Social responsibility in fashion, the underestimated trend
Last week at the Headquarters of the FashionClub70 in Antwerp, our colleagues from Oaklins in Belgium held their second Board of Inspiration. FashionClub70 is one of the most renowned fashion distributors in Europe, representing more than 70 high end brands to more than 1,700 boutiques over the entire Benelux area. A perfect location to discuss the future of fashion and retail with investors, fashion labels and designers, retailers and distributors.
For our Board of Inspiration, we always choose topics which are top of mind for our clients. Together with Oaklins' expertise, we were able to host a colorful evening on the future trends in fashion and retail, interesting for all players in the sector.Frederik Vandepitte, Principal, Oaklins, Belgium
The evening, hosted by Tom Simonts, Senior Financial Economist at KBC Group, started off with a presentation on the hottest topics in the fashion industry by Federico Giammarusto and Sergio Pea, both Partners at Oaklins Italy and fashion experts. The duo has an extensive track record in mergers and acquisitions throughout the fashion and retail sector.
Federico Giammarusto describes the business of fashion as fast-changing and disruptive. Not only does e-commerce jeopardize the retail business, there is a large generational shift. Social media enables challenger brands to reach the market at a fast pace, where incumbent players have rested on their laurels. The pressure towards increasing socially responsible fashion is one of the most underestimated trends at the moment.
Contemporary fashion has invaded the global market. We are expecting a return to the basics of design and tradition. This could drive a further wave of M&A. Accessible fashion has put a lot of pressure on the market, and there’s a size limit on the expansion of entrepreneurial companies. M&A could be the only way to enlarge a business.FEDERICO GIAMMARUSTO, OAKLINS CONTEMPORARY & ACCESSIBLE FASHION M&A ADVISOR
Sergio Pea explains: “There are different ways to look at the fashion business and investments. Brands can be divided into three big groups: we have known brands that have to be relaunched and are in need of an enormous CapEx on management, communication and sales channels. Then there are companies with a very limited international presence, where it's too difficult to convince the owner to adapt to a completely different business structure. Finally, there are, what we call, hypergrowth companies. They have an immense potential but at a great cost. It is always important to find the right balance between scale and cost.”
Matthieu Develey, Investment Director at the London-based independent private equity fund, Bluegem agrees that fashion and retail remain busy sectors for private equity but adds that there is not one magic key to success. However, over the years, he could identify some clear landmarks and misses: “Appealing brands with a strong heritage, a unique and superior product and a loyal and diverse consumer base, including an innovative, future-proof retail concept are often the most successful to invest in,” he states.
But how do fashion brands and designers themselves approach the trends in fashion and retail nowadays?
During a lively conversation with Peter Perquy, CEO of the Belgian fashion brand, Terre Bleu, and Nicolas Lavigna, co-founder of Norm shoes, agreed on the trends mentioned by the previous speakers. Peter Perquy explained: “The main difficulty for us is to predict our consumers. To remain relevant, we need to be ahead of what the consumer wants in a year or even two years, not tomorrow. Therefore, you need a perfect team.”
As a starting shoe brand, Norm shoes focuses on transparency and sustainability. “We focus on a hybrid model, a concept store and website.
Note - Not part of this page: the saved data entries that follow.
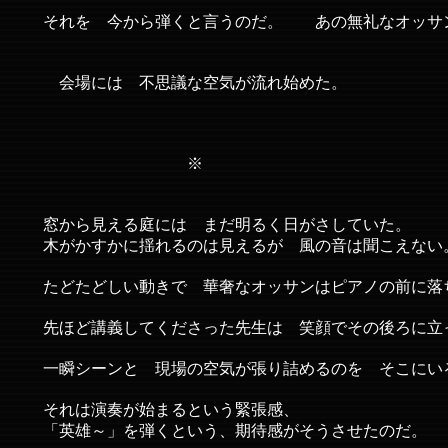
それを 今から弾くと言うのだ。 あの無礼なオッサ
会場には 不思議な空気が流れ始めた。
※
窓から見える庭には まだ明るく日がさしていた。
木がかすかに揺れるのは見えるが 風の音は聞こえない
たどたどしい動きで 華奢なオッサンはピアノの前に落
先ほど講義してくださった先生は 笑顔でその後ろに立
一瞬シーンと 現場の空気が張り詰めるのを そこにい
それは演奏が始まるという緊張感、
「英雄～」を弾くという、期待感がそうさせたのだ。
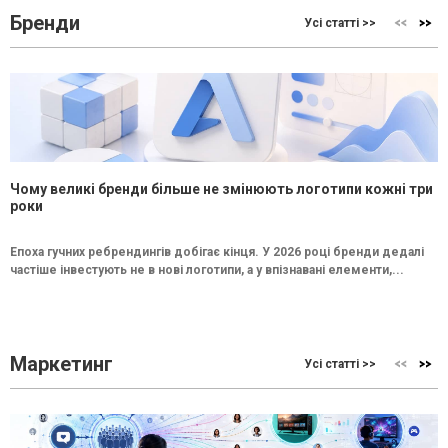
Бренди
Усі статті >>
Чому великі бренди більше не змінюють логотипи кожні три
роки
Епоха гучних ребрендингів добігає кінця. У 2026 році бренди дедалі
частіше інвестують не в нові логотипи, а у впізнавані елементи,...
Маркетинг
Усі статті >>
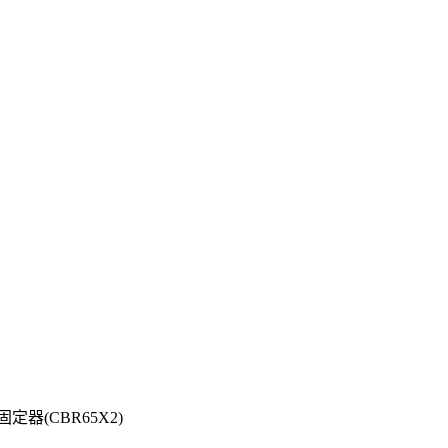
(CBR65X2)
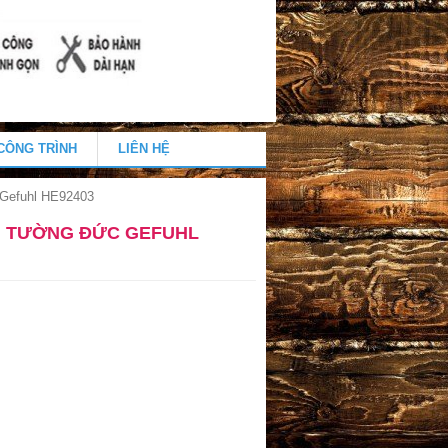
CÔNG TRÌNH
LIÊN HỆ
Gefuhl HE92403
N TƯỜNG ĐỨC GEFUHL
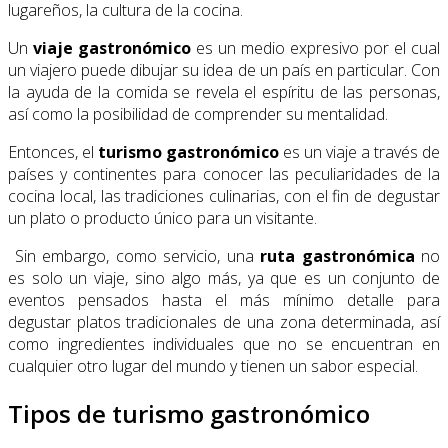
lugareños, la cultura de la cocina.
Un
viaje gastronómico
es un medio expresivo por el cual
un viajero puede dibujar su idea de un país en particular. Con
la ayuda de la comida se revela el espíritu de las personas,
así como la posibilidad de comprender su mentalidad.
Entonces, el
turismo gastronómico
es un viaje a través de
países y continentes para conocer las peculiaridades de la
cocina local, las tradiciones culinarias, con el fin de degustar
un plato o producto único para un visitante.
Sin embargo, como servicio, una
ruta gastronómica
no
es solo un viaje, sino algo más, ya que es un conjunto de
eventos pensados ​​hasta el más mínimo detalle para
degustar platos tradicionales de una zona determinada, así
como ingredientes individuales que no se encuentran en
cualquier otro lugar del mundo y tienen un sabor especial.
Tipos de turismo gastronómico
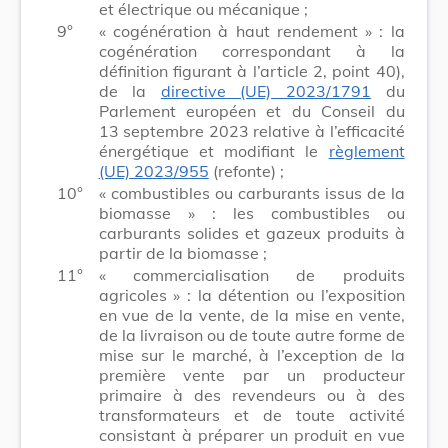
et électrique ou mécanique ;
9°
« cogénération à haut rendement » : la
cogénération correspondant à la
définition figurant à l’article 2, point 40),
de la
directive (UE) 2023/1791
du
Parlement européen et du Conseil du
13 septembre 2023 relative à l’efficacité
énergétique et modifiant le
règlement
(UE) 2023/955
(refonte) ;
10°
« combustibles ou carburants issus de la
biomasse » : les combustibles ou
carburants solides et gazeux produits à
partir de la biomasse ;
11°
« commercialisation de produits
agricoles » : la détention ou l’exposition
en vue de la vente, de la mise en vente,
de la livraison ou de toute autre forme de
mise sur le marché, à l’exception de la
première vente par un producteur
primaire à des revendeurs ou à des
transformateurs et de toute activité
consistant à préparer un produit en vue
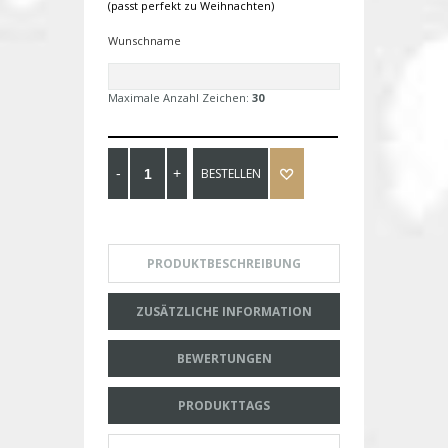
(passt perfekt zu Weihnachten)
Wunschname
Maximale Anzahl Zeichen:
30
BESTELLEN
PRODUKTBESCHREIBUNG
ZUSÄTZLICHE INFORMATION
BEWERTUNGEN
PRODUKTTAGS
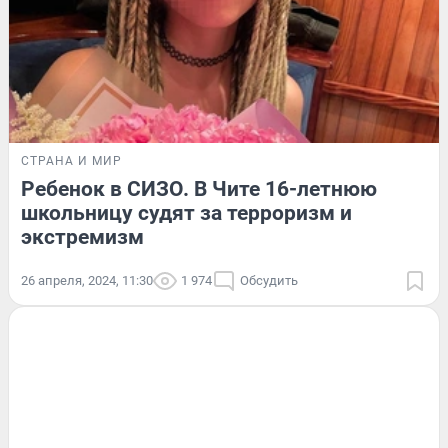
СТРАНА И МИР
Ребенок в СИЗО. В Чите 16-летнюю
школьницу судят за терроризм и
экстремизм
26 апреля, 2024, 11:30
1 974
Обсудить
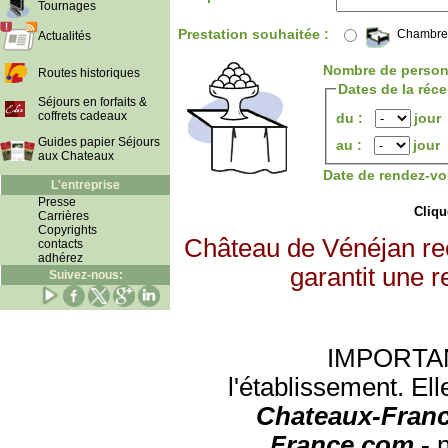
Tournages
Prestation souhaitée :
Chambre
Actualités
Nombre de person
Routes historiques
Dates de la réc
Séjours en forfaits &
coffrets cadeaux
du :
jour
Guides papier Séjours
au :
jour
aux Chateaux
Date de rendez-vo
L'entreprise
Presse
Clique
Carrières
Copyrights
Château de Vénéjan re
contacts
adhérez
garantit une r
Suivez-nous:
IMPORTANT:
l'établissement. Ell
Chateaux-Franc
France.com -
These will remain our main operational and financial challenges, for the coming years.” Peter Perquy adds: “Internet and social media are crucial. Although we prefer to use different channels, we need to be very wary of channel conflicts. E-commerce is a large opportunity, but it is also a risk since it takes money.”
Finding investment money is a challenge for both companies. “As an established brand, it is difficult to change the investor’s perception of what the brand used to be. You have to invest a lot to reposition an old fashion icon into a new dynamic brand and to convince the investor” says Peter Perquy. Norm raised in a first period €60,000 by crowdfunding just to start the brand, but it is now facing the challenge of needing new investments to further develop their brand.” According to Peter Perquy, who has quite some experience in acquisitions, the key pitfall in M&A is to successfully integrate different companies. It is very difficult to make people think in the same way and make them march into the same direction together.”
The evening ended with an exquisite walking dinner by chef Julien Limbach and a networking occasion for the selected invitees. Oaklins will build further on this successful formula and work towards the third edition of Board of Inspiration in the first quarter of 2020.